Building on these foundational ideas, Chapter 2.2., “Making sense of bodily experiences”, explores how people make sense of changes in their bodies, showing that bodily sensations are not interpreted in a vacuum but within social and cultural contexts. It highlights that bodily experiences are not just biological signals—they also carry meaning shaped by norms, expectations, and interactions with others. Tracy Morison and Alexandra Gibson examine how individuals decide whether symptoms are serious and whether to seek care, emphasising that symptom interpretation is both a personal and social process. By drawing attention to these dynamics, the chapter reveals how embodiment and culture intersect in shaping health experiences.

Delving deeper into others’ responses to reported symptoms, the next chapter, Chapter 2.3., “Diagnosis as a social and political practice”, considers how symptoms are interpreted in the process of diagnosis. Tracy Morison and Clifford van Ommen invite readers to understand diagnosis not as a neutral act of naming illness, but as a powerful social and political practice. They examine how diagnoses are shaped by values, norms, and institutional power, showing they can open up access to care while also potentially stigmatising or reducing complex experiences to narrow categories. They also explore the implications of diagnostic labels and the role of medicalisation in framing everyday experiences as medical problems. Through this critical lens, the chapter encourages reflection on whose voices are heard, whose bodies are recognised, and whose suffering is legitimised.

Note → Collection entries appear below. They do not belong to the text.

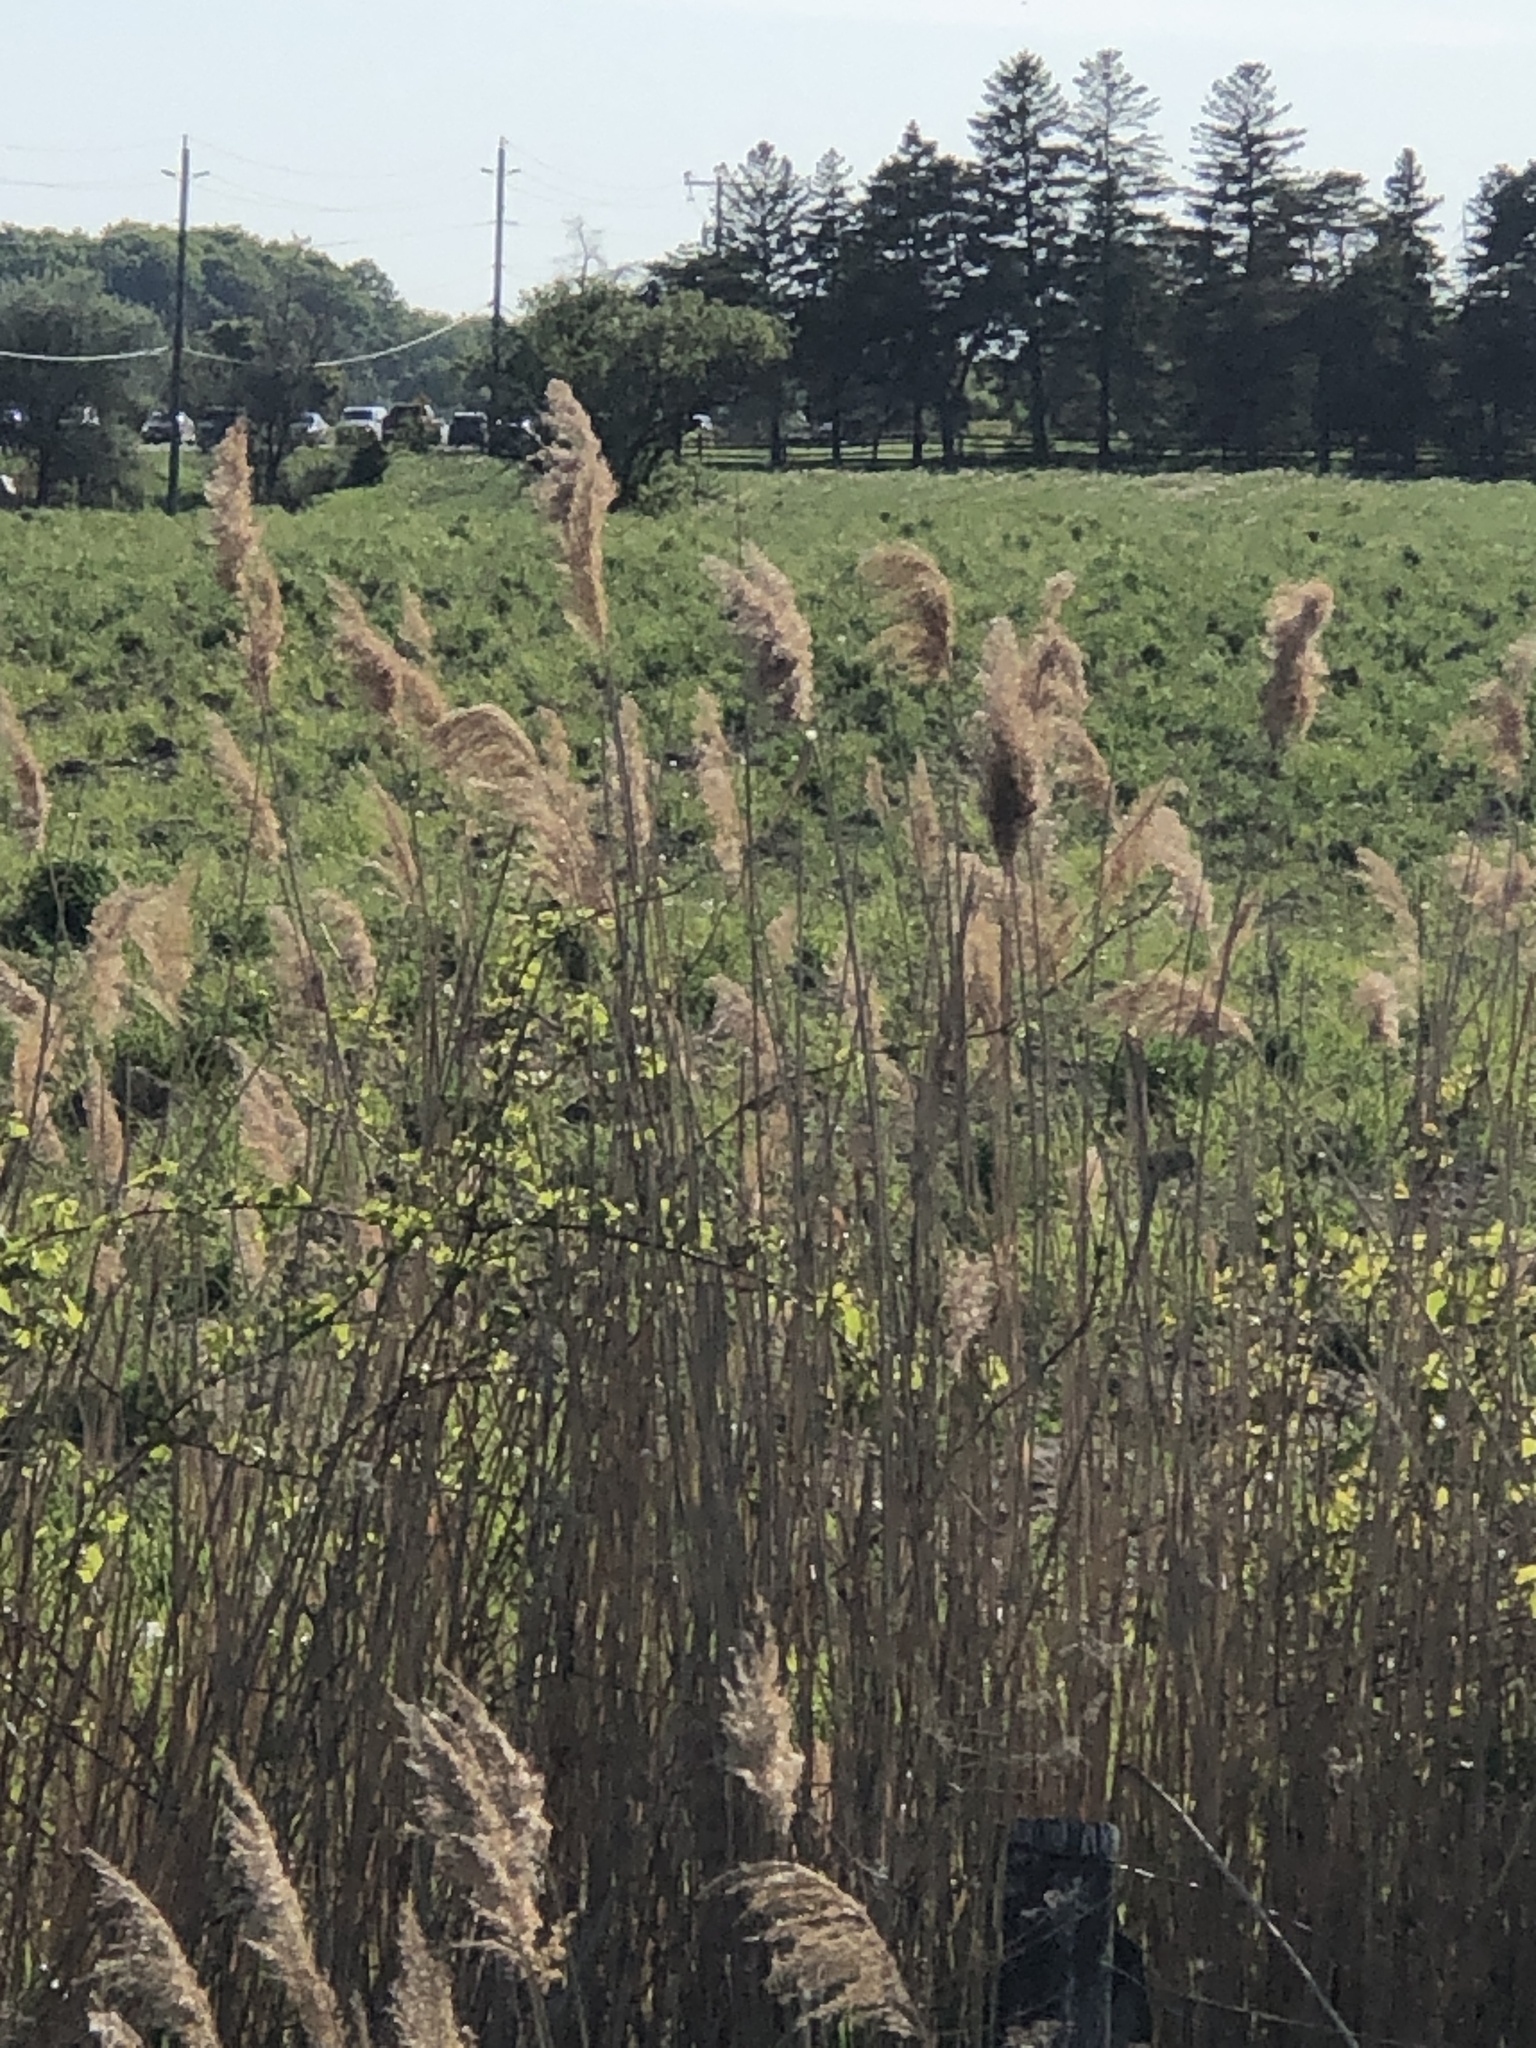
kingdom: Plantae
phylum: Tracheophyta
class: Liliopsida
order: Poales
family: Poaceae
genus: Phragmites
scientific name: Phragmites australis
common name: Common reed
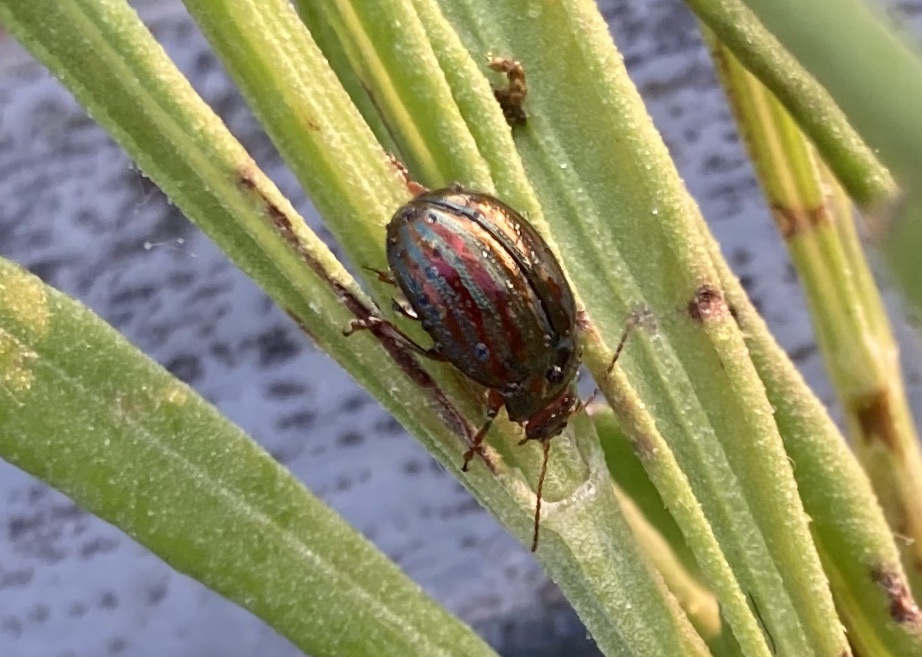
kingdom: Animalia
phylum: Arthropoda
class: Insecta
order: Coleoptera
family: Chrysomelidae
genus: Chrysolina
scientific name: Chrysolina americana
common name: Rosemary beetle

Finally, Chapter 2.4., Healthcare interactions: patient–practitioner relationships“, homes in on the dynamics of care once a diagnosis is made. Alexandra Gibson examines what happens when people seek care and interact with healthcare professionals, highlighting how power, identity, and system-level factors shape these encounters. She traces the shift from traditional, top-down models of care—where patients are passive recipients of treatment—to more collaborative, patient-centred approaches that emphasise shared decision making. She explores the different roles that healthcare professionals play and how these roles can support or constrain patient agency, using case studies to illustrate how clinical interactions are deeply affected by social identities, institutional contexts, and histories of marginalisation.

These chapters invite readers to reconsider established assumptions and to reflect on the social, cultural, and political forces that shape people’s experiences of the body, care, and health systems. The aim is not only to deepen understanding of what it means to be healthy or ill, but also to highlight how practices like symptom interpretation, diagnosis, and healthcare interactions are embedded in broader structures of power and what that means for different people and groups.